--- ABOUT THIS EXERCISE ---
Please carry on the email exchange below about diagnosing and repairing a memory board, picking up after its last line.

--- EXCERPT TO READ ---
════════
From: Fritz Mueller
The most efficient way I think would be to work up a
simple LDA loader
that would fit in a boot sector, and load a diagnostic from contiguous
disk starting at the second sector. It would then be easy to blast down
just the boot sector and a single desired diagnostic
Yup, an .LDA loader wouldn't be hard.
The good news is that my enhanced diagnostics now
detect failures in
the same physical banks and with the same bits
Excellent! I imagine you're busy with a soldering iron at this moment? :-)
Once those are fixed, it will be interesting to see if the problems you saw
with the OS's go away.
It'd be easy to hack V6 to turn on parity error detection, if you'd like to.
Will have to see after I make the next round of
repairs if there are
still additional problems that the MAINDEC flags that my simplistic diag
isn't shaking out.
It will be interesting to hear those results...
I've also been somewhat surprised by the level of
repair needed on this
memory board. So far, I've seen 6 failed 4116 out of an array of 144
total, so about a 4% failure rate. Is this typical for vintage 4116
I don't know about 4116's, but I've seen a fairly high failure rate on _some_
cards with 256K DRAM's - on one board, a couple of chips totally dead, some
others with just _some_ bad bits. Other cards were totally fine. I suspect it
depends on the chip manufacturer.
Might be just a fastbus thing?
Could be - I'm not too familiar with the Fastbu.
════════
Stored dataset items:
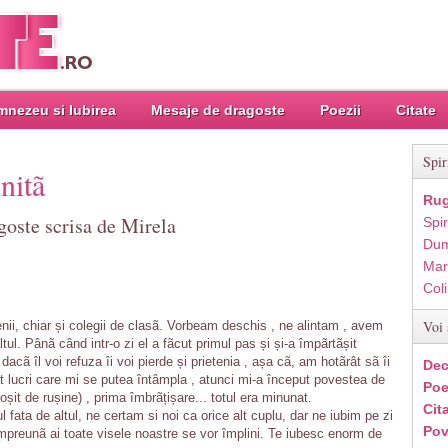
nezeu si Iubirea
Mesaje de dragoste
Poezii
Citate
Spir
initã
Rug
goste scrisa de Mirela
Spir
Dum
Mar
Col
Voi 
enii, chiar și colegii de clasã. Vorbeam deschis , ne alintam , avem
ltul. Pânã când intr-o zi el a fãcut primul pas și și-a împãrtãșit
dacã îl voi refuza îi voi pierde și prietenia , așa cã, am hotãrât sã îi
Dec
t lucri care mi se putea întâmpla , atunci mi-a început povestea de
Poe
șit de rușine) , prima îmbrãțișare... totul era minunat.
Cit
 fata de altul, ne certam si noi ca orice alt cuplu, dar ne iubim pe zi
Pov
mpreunã ai toate visele noastre se vor împlini. Te iubesc enorm de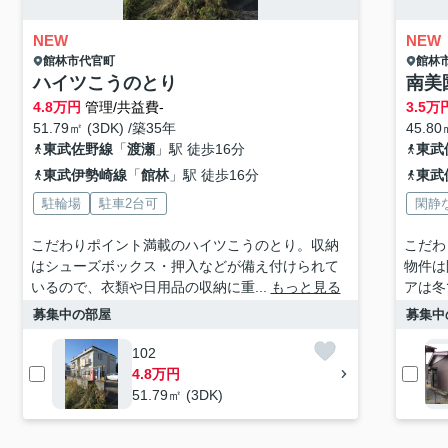
NEW
NEW
館林市
代官町
館林
ハイツこうのとり
南美
4.8
万円
管理/共益費-
3.5
万
51.79㎡ (3DK) /築35年
45.80
東武佐野線
「
渡瀬
」駅 徒歩16分
東武
東武伊勢崎線
「
館林
」駅 徒歩16分
東武
駐輪場
駐車2台可
閑静
こだわりポイント満載のハイツこうのとり。収納
こだわ
はシューズボックス・押入などが備え付けられて
物件は
いるので、衣類や日用品の収納に重...
もっと見る
アは冬
募集中の部屋
募集中
102
4.8万円
51.79㎡ (3DK)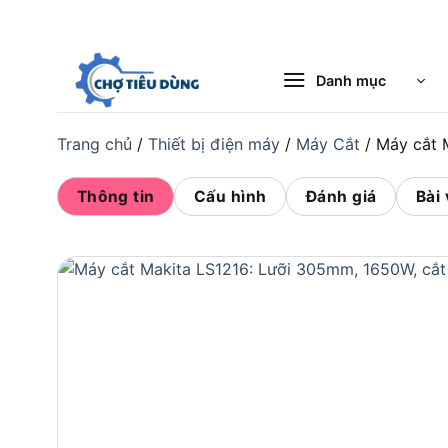
Bỏ
qua
nội
Danh mục
dung
Trang chủ
/
Thiết bị điện máy
/
Máy Cắt
/
Máy cắt 
Thông tin
Cấu hình
Đánh giá
Bài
════════
--- ANSWER BOX ---
It's also hinted in paragraph 7.7.7 of the older
KB11-A maintenance
manual .. This particular text is removed from the later KB11-A,D
maintenance manual, and the description there seems to imply all reported
parity conditions trap directly to 114.
Ah... Looking at the "pdp-11/45 processsor handbook", 1972 and 1973 editions,
there's an "Appendix E: Memory Parity" (of which I was previously
unaware!),
referred to in "2.5.6 Memory Parity". (I haven't checked to see if later
ones
have it.) It claims there are "16 memory status registers ... each one
associated with an 8K section of memory". (It doesn't say whether UNIBUS
memory, Fastbus, or both!)
One bit in each register claims to be 'Halt Enable': "[when] set, the
machine
will execute a halt if a parity error occurs"; when clear, it traps to 4!
Even better, it claims to be able to control whether the memory uses odd or
even parity! (How, for UNIBUS memory, I don't know - there's no way to do
this over the UNIBUS. And the MM11-L and MM11-U manuals indicate they both
use odd parity, although there's a CSR bit to allow wriring 'wrong' - i.e.
even - parity.)
Very odd. Maybe this was deleted in the hardware (or they decided not to do
it), and someone forgot to follow through in the manual? I recently found
another reference to a /45 CPU feature I'd never heard of - forget what it
was, alas!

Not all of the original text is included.